*By Paul Gabrielsen, senior science writer, University Marketing and Communications*

Think back to March 14, when Facebook was full of pies of all varieties, made in celebration of that famous mathematical symbol – π (pi), or 3.14159265359. . .

That celebration may have been premature. Mark your calendar for June 28.

A former University of Utah math professor is the founder of a movement that has proposed τ (tau), or two times pi, as a simpler, more intuitive way to understand circles, triangles and other principles of geometry. Tau, or 6.2831853071 etc., makes math simpler and less scary, according to Robert Palais, who is now a professor at Utah Valley University, but remains an adjunct professor at the U. Pi, he says, is simply wrong.

The numerical value of pi is not in question, of course. Tau is the ratio of a circle’s circumference to its diameter, and is first known to have been approximated by Archimedes. In the 18th century, mathematician Leonhard Euler popularized the Greek letter π to represent the ratio, defined as “half the circumference of a circle of radius 1.”

Picture a circle. You can measure an amount of rotation around the circle in degrees. A quarter-turn is 90 degrees. Half a turn is 180, and a full turn is 360 degrees. You can also measure the rotation in radians, or fractions of pi. In this system, a full turn around the circle is 2π radians, a half turn is π radians, and so on.

Palais realized pi’s inelegance while administering a math test at the U. The test asked students to calculate sine of π/2, or the height of a point that has ascended a quarter-turn on a circle with radius 1. The answer is 1. But Palais saw students reaching for their calculators nevertheless. “Why is it so hard to see that sine of π/2 is 1?” Palais says, and holds his thumb and forefinger at a 90-degree angle to each other.

“I’m looking at this right angle,” he says, “and I’m thinking there’s something off here. π/2? I see a quarter in my mind. There’s something off when I see a quarter and it’s telling me over 2.”

It’s analogous, he says, to a system where a full turn of a clock’s minute hand yields two hours of 30 minutes rather than one hour of 60 minutes. Fifteen minutes, then, would be half an hour instead of a quarter hour, even though 15 minutes is one quarter of a circular clock face.

In 2001, Palais published his observations in an article titled “π is wrong” in *The Mathematical Intelligencer*. “I know it will be called blasphemy by some,” he begins, “But I believe that π is wrong.” Instead, he proposed using the value of around 6.28, or two times pi, to measure radians and replace pi in other formulas. The ratio of a circle’s circumference to its radius is 6.28, and Palais says that Euler, the mathematician who popularized pi, switched back and forth between values of 6.28 and 3.14 before the latter became the accepted definition. Palais proposed a symbol of a “three-legged π” to represent the new number.

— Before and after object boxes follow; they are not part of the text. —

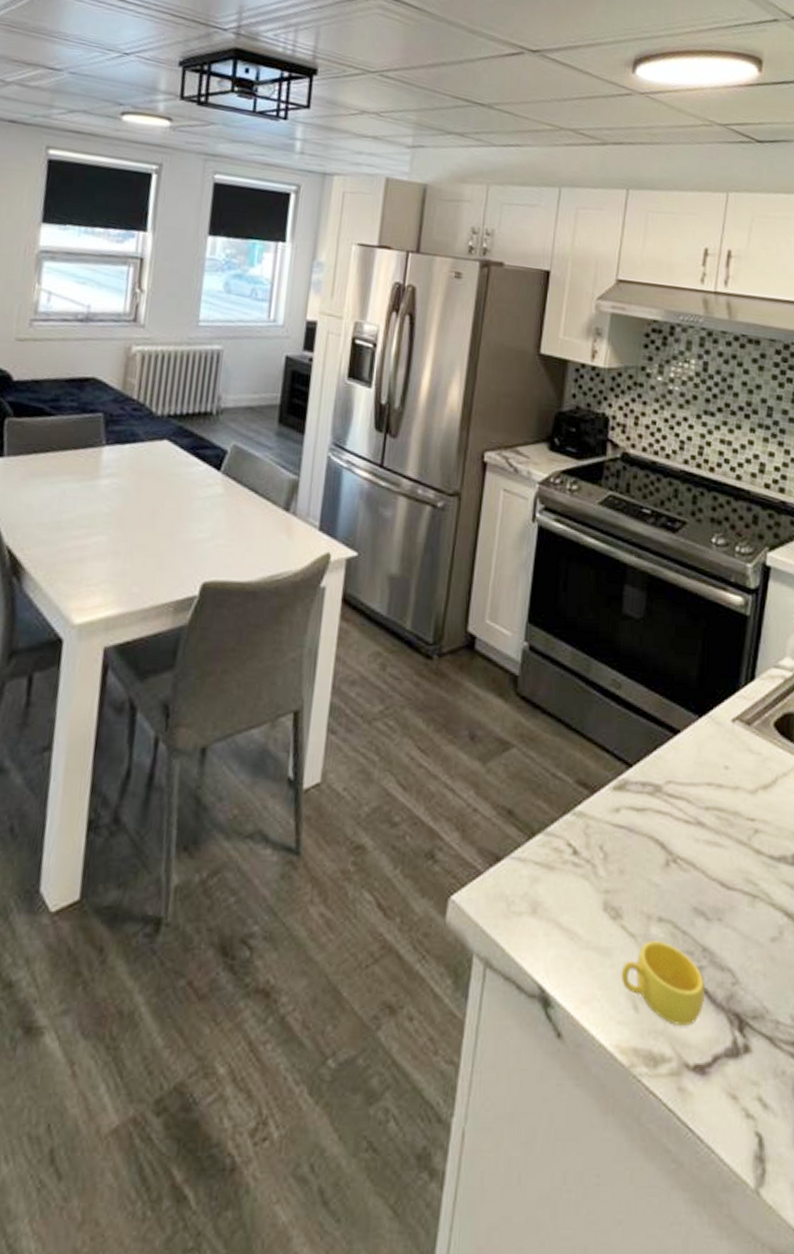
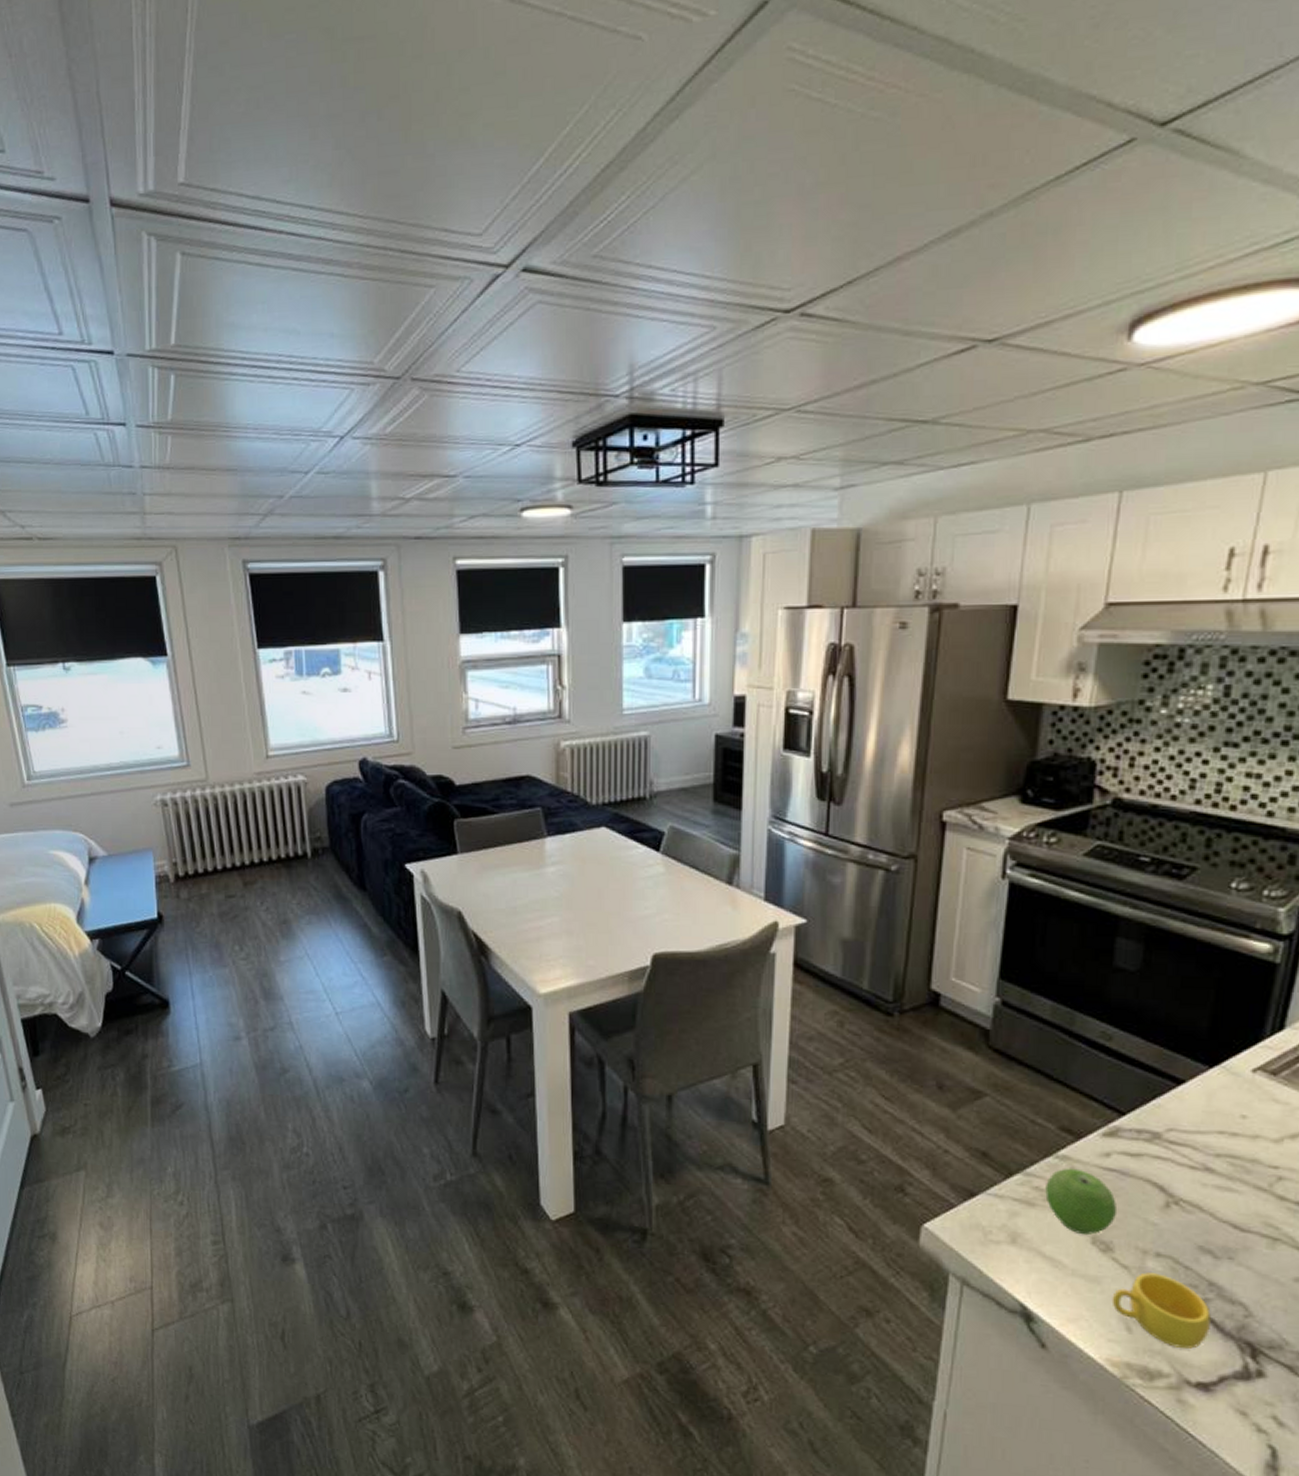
fruit: none [563,825,625,900] -> present [1045,1168,1116,1235]

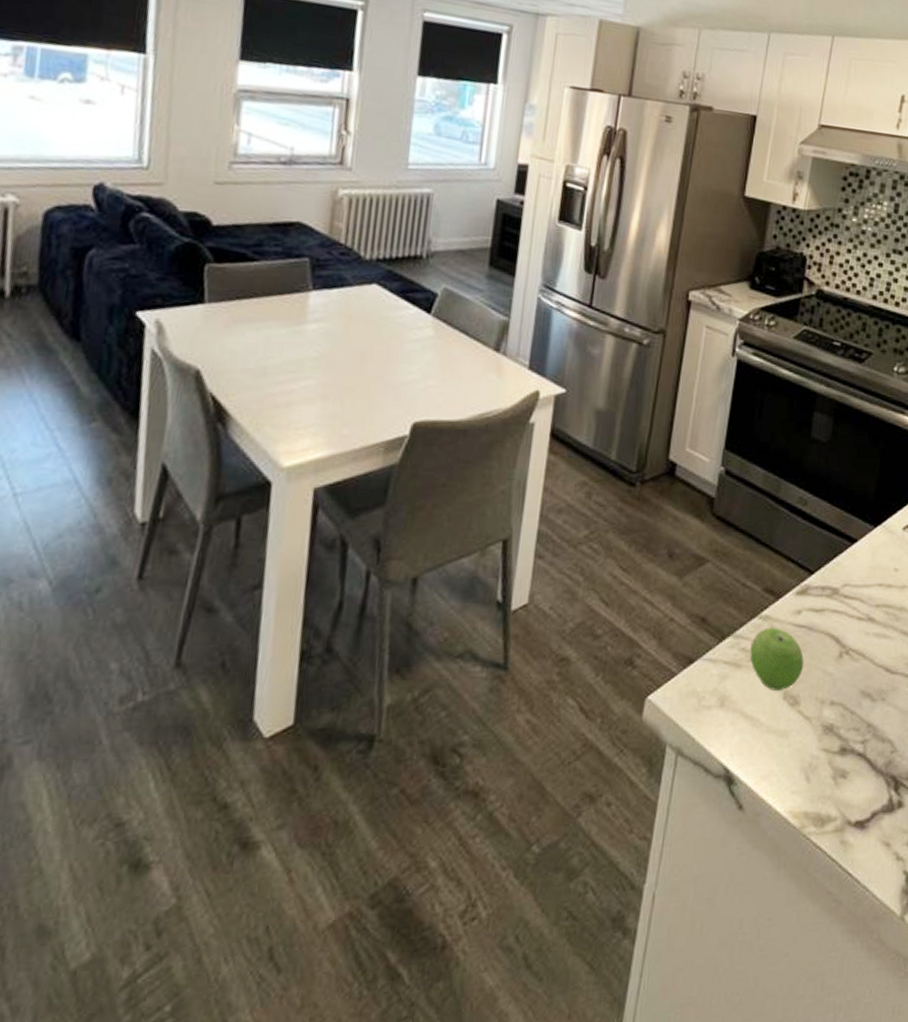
cup: present [1111,1272,1211,1349] -> none [796,721,868,790]

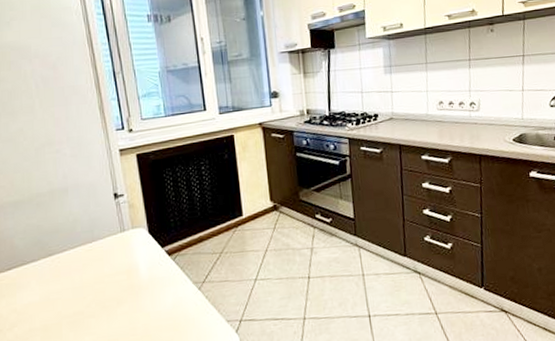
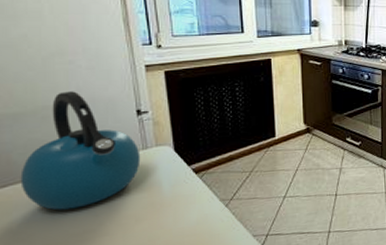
kettle: none [21,178,119,292] -> present [20,91,141,210]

A few years later Michael Hartl, an entrepreneur with a doctorate in theoretical physics, noticed Palais’ article “in the kind of places math nerds frequent on the internet,” he says. In 2010, to help the concept gain momentum, he wrote a new explanation of the need for 6.28 as a trigonometric constant and gave it a name – the Greek letter τ. In this system, a full turn around a circle is τ radians. One quarter turn, or 90 degrees, is τ/4. No memorization required.

With Hartl’s evangelism, tau took off. He created tau day each June 28 as a counterpart to pi day. To celebrate, Hartl says, “you eat twice as much pie. There are no desserts called τ.”

Today, you can type “tau=” into Google and see the answer pop up. A video on the subject by “recreational mathemusician” Vi Hart has been viewed 2.5 million times. Massachusetts Institute of Technology, which announces admissions decisions on pi day, now announces them at tau time (6:28 p.m.). Palais has heard that somewhere in the U.K. there is a car sporting a tau-themed license plate.

“It’s already achieved more than I expected,” says Hartl, who will celebrate this year’s tau day with a visit to Google’s Venice, California, offices. “I wanted it to be something that computer and math literate people were likely to know about. It did work as a social hack.”

Cultural impact aside, however, tau has gained traction as a pedagogical tool. An MIT undergraduate wrote to Hartl telling how he taught his 15-year-old sister trigonometry with tau. “Just as I was drawing the fractional segments of a circle labeled with τ, τ/2, τ/3, etc., her eyes lit up — she *grokked* it,” the undergraduate wrote, in what Hartl has posted as a “τ-stimonial.” Further, mathematics instructor Phil Smith at American River College in California has written a textbook for teaching trigonometry with tau and shared his experiences for other math teachers to help them acclimate to the new number.

Palais says the whole movement is about simplicity and elegance in mathematics. “We’re throwing people off the track with this pi thing,” he says, and adds that some of the conventions of math may contribute to students feeling like math is an impenetrably difficult game. “We don’t know who we’ve lost.”